Write out every line of the following listing exactly as it appears, with no changes.

Part of a data file
##########

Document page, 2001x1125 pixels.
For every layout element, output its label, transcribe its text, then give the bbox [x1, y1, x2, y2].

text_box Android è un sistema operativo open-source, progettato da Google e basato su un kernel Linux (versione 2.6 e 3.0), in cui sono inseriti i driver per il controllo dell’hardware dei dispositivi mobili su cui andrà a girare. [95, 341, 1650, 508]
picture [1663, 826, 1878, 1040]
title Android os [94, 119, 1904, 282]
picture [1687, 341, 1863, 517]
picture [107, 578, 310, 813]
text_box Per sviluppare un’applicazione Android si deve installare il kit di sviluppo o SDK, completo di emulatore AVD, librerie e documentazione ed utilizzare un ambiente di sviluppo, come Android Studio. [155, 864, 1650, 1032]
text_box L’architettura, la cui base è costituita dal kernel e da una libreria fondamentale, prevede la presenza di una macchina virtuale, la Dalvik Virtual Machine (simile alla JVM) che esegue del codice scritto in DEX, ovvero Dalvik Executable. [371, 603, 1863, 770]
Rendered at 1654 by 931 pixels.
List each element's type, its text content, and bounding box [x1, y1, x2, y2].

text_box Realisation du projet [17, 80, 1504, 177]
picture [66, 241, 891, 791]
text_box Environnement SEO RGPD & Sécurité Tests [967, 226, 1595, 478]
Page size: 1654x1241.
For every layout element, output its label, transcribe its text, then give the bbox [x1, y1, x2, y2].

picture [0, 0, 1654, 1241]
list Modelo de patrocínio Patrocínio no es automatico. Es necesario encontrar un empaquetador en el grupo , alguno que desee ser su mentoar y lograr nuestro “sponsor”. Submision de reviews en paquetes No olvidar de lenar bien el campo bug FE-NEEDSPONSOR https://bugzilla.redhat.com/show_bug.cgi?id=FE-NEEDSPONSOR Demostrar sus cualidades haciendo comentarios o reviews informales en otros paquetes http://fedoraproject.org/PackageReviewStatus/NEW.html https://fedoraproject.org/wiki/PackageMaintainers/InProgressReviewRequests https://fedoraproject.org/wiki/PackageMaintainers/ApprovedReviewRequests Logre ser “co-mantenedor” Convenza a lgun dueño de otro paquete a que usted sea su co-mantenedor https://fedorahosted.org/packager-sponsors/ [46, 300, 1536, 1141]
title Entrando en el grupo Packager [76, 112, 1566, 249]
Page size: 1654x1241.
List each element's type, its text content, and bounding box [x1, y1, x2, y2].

##########

__RESPONSE TO THIS EXERCISE__.
Document page, 2001x1125 pixels.
For every layout element, output its label, transcribe its text, then give the bbox [x1, y1, x2, y2].

text_box Android è un sistema operativo open-source, progettato da Google e basato su un kernel Linux (versione 2.6 e 3.0), in cui sono inseriti i driver per il controllo dell’hardware dei dispositivi mobili su cui andrà a girare. [95, 341, 1650, 508]
picture [1663, 826, 1878, 1040]
title Android os [94, 119, 1904, 282]
picture [1687, 341, 1863, 517]
picture [107, 578, 310, 813]
text_box Per sviluppare un’applicazione Android si deve installare il kit di sviluppo o SDK, completo di emulatore AVD, librerie e documentazione ed utilizzare un ambiente di sviluppo, come Android Studio. [155, 864, 1650, 1032]
text_box L’architettura, la cui base è costituita dal kernel e da una libreria fondamentale, prevede la presenza di una macchina virtuale, la Dalvik Virtual Machine (simile alla JVM) che esegue del codice scritto in DEX, ovvero Dalvik Executable. [371, 603, 1863, 770]
Rendered at 1654 by 931 pixels.
List each element's type, its text content, and bounding box [x1, y1, x2, y2].

text_box Realisation du projet [17, 80, 1504, 177]
picture [66, 241, 891, 791]
text_box Environnement SEO RGPD & Sécurité Tests [967, 226, 1595, 478]
Page size: 1654x1241.
For every layout element, output its label, transcribe its text, then give the bbox [x1, y1, x2, y2].

picture [0, 0, 1654, 1241]
list Modelo de patrocínio Patrocínio no es automatico. Es necesario encontrar un empaquetador en el grupo , alguno que desee ser su mentoar y lograr nuestro “sponsor”. Submision de reviews en paquetes No olvidar de lenar bien el campo bug FE-NEEDSPONSOR https://bugzilla.redhat.com/show_bug.cgi?id=FE-NEEDSPONSOR Demostrar sus cualidades haciendo comentarios o reviews informales en otros paquetes http://fedoraproject.org/PackageReviewStatus/NEW.html https://fedoraproject.org/wiki/PackageMaintainers/InProgressReviewRequests https://fedoraproject.org/wiki/PackageMaintainers/ApprovedReviewRequests Logre ser “co-mantenedor” Convenza a lgun dueño de otro paquete a que usted sea su co-mantenedor https://fedorahosted.org/packager-sponsors/ [46, 300, 1536, 1141]
title Entrando en el grupo Packager [76, 112, 1566, 249]
Page size: 1654x1241.
List each element's type, its text content, and bounding box [x1, y1, x2, y2].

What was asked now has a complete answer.